Inquiry on reproducing the method for identifying false-positive plasmids (re: remove_plasmid.py)
Hello BAQLaVa team,
my name is min-uk, Park
Thank you for developing this great pipeline. While reviewing the scripts, I noticed remove_plasmid.py and the associated lists (MGX_plasmid_VGBs.txt and MTX_plasmid_VGBs.txt) which are used to filter out false-positive VGBs (plasmids) found in the iHMP dataset.
We are highly interested in applying a similar filtering approach to our own dataset to identify and remove any dataset-specific plasmids or host DNA that might be misclassified as viruses.

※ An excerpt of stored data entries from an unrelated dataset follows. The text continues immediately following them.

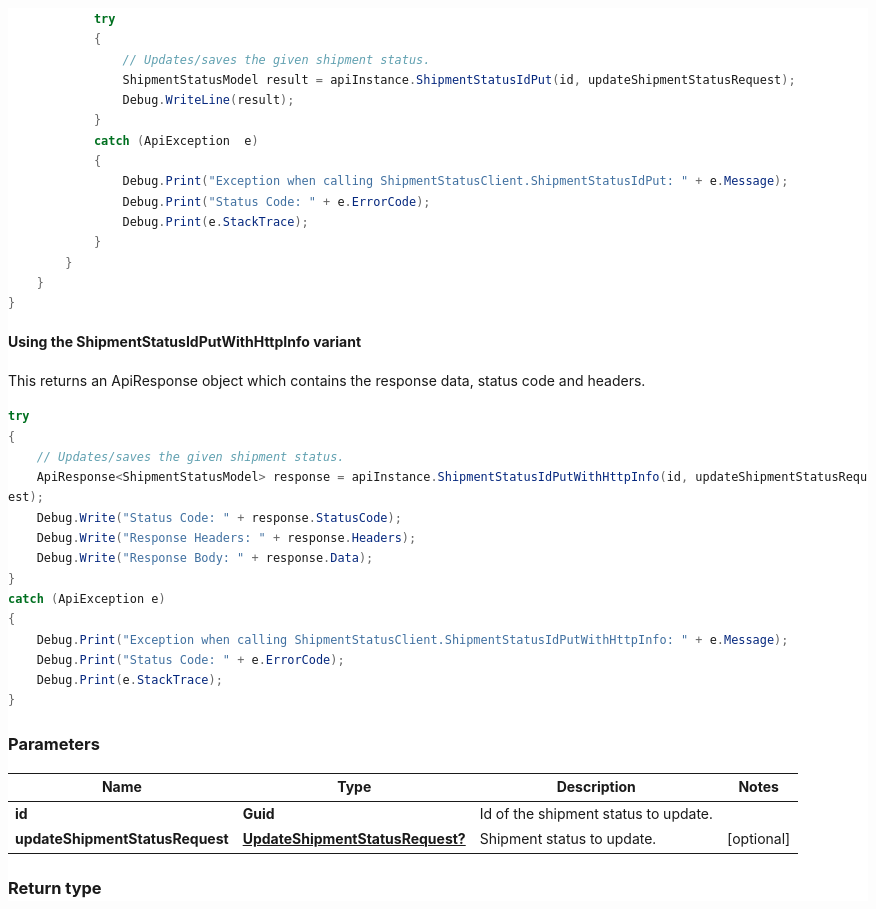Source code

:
 ```csharp
            try
            {
                // Updates/saves the given shipment status.
                ShipmentStatusModel result = apiInstance.ShipmentStatusIdPut(id, updateShipmentStatusRequest);
                Debug.WriteLine(result);
            }
            catch (ApiException  e)
            {
                Debug.Print("Exception when calling ShipmentStatusClient.ShipmentStatusIdPut: " + e.Message);
                Debug.Print("Status Code: " + e.ErrorCode);
                Debug.Print(e.StackTrace);
            }
        }
    }
}
```

#### Using the ShipmentStatusIdPutWithHttpInfo variant
This returns an ApiResponse object which contains the response data, status code and headers.

```csharp
try
{
    // Updates/saves the given shipment status.
    ApiResponse<ShipmentStatusModel> response = apiInstance.ShipmentStatusIdPutWithHttpInfo(id, updateShipmentStatusRequest);
    Debug.Write("Status Code: " + response.StatusCode);
    Debug.Write("Response Headers: " + response.Headers);
    Debug.Write("Response Body: " + response.Data);
}
catch (ApiException e)
{
    Debug.Print("Exception when calling ShipmentStatusClient.ShipmentStatusIdPutWithHttpInfo: " + e.Message);
    Debug.Print("Status Code: " + e.ErrorCode);
    Debug.Print(e.StackTrace);
}
```

### Parameters

| Name | Type | Description | Notes |
|------|------|-------------|-------|
| **id** | **Guid** | Id of the shipment status to update. |  |
| **updateShipmentStatusRequest** | [**UpdateShipmentStatusRequest?**](UpdateShipmentStatusRequest?.md) | Shipment status to update. | [optional]  |

### Return type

Could you please share how we can reproduce your approach? Specifically, we would like to ask:
-
Reproduction of iHMP filtering: What exact pipeline, tools, or criteria did you use to generate the MGX/MTX_plasmid_VGBs.txt lists from the iHMP dataset?
-
Recommended Workflow: If we want to check for plasmid sequences in a new dataset, would you recommend extracting the fasta sequences of the identified VGBs and running them through tools like geNomad or CheckV? Or is there a specific workflow you suggest for this purpose?
Thank you for your time and guidance!
Best regards,
min-uk, Park
seoul national university
This approach was specific to the HMP2 viral profile dataset. In analysis, we identified that a small number of VGBs were not behaving as expected and potentially contained plasmid genetic material along with viral genomes within the VGB (though this is also complicated by the existence of phage-plasmids, etc… its a messy world!).
To address this, after BAQLaVa profiling, we used the marker & ORF tempfiles (representing the mapped abundance of each) and PPR-meta plasmid probability scores to identify VGBs that when observed by BAQLaVa in our dataset, were likely due to markers or ORFs originating from plasmid-like material rather than viral-like material (e.g. the markers we observed mapped to were those from genomes classified by PPR-meta as likely-plasmid). We did not systematically remove these VGBs in the manuscript analysis, but we did ensure that any highlighted examples of interesting viruses or viral traits were not originating from these VGBs. However, other laboratory members doing subsequent analysis with BAQLaVa on new datasets have since been removing this set of VGBs with the remove_plasmid.py script and associated set of VGBs.
This approach is imperfect in that it will remove the set of VGBs identified as problematic within our specific dataset, but it may not identify all problematic VGBs in new environmental contexts. As such, we are currently working on an update to address this. The update will remove bad genomes from the VGB set (markers & ORFs), while preserving VGBs themselves (e.g. preventing the problem that arises by self-filtering as you suggested, whereby a VGB with 5 ‘good’ viral genomes and 1 ‘bad’ plasmid genome is ‘poisoned’ entirely by the presence of the 1 bad genome - whether or not that genome itself actually recruits reads or is the reason a VGB is identified in BAQLaVa’s workflow).
For now, you may use the remove_plasmid.py script and associated set of VGBs, or wait for the plasmid update to be released shortly which will be a more long-term solve. Please note that the v1.1.0-alpha branch is in development and not yet ready for use.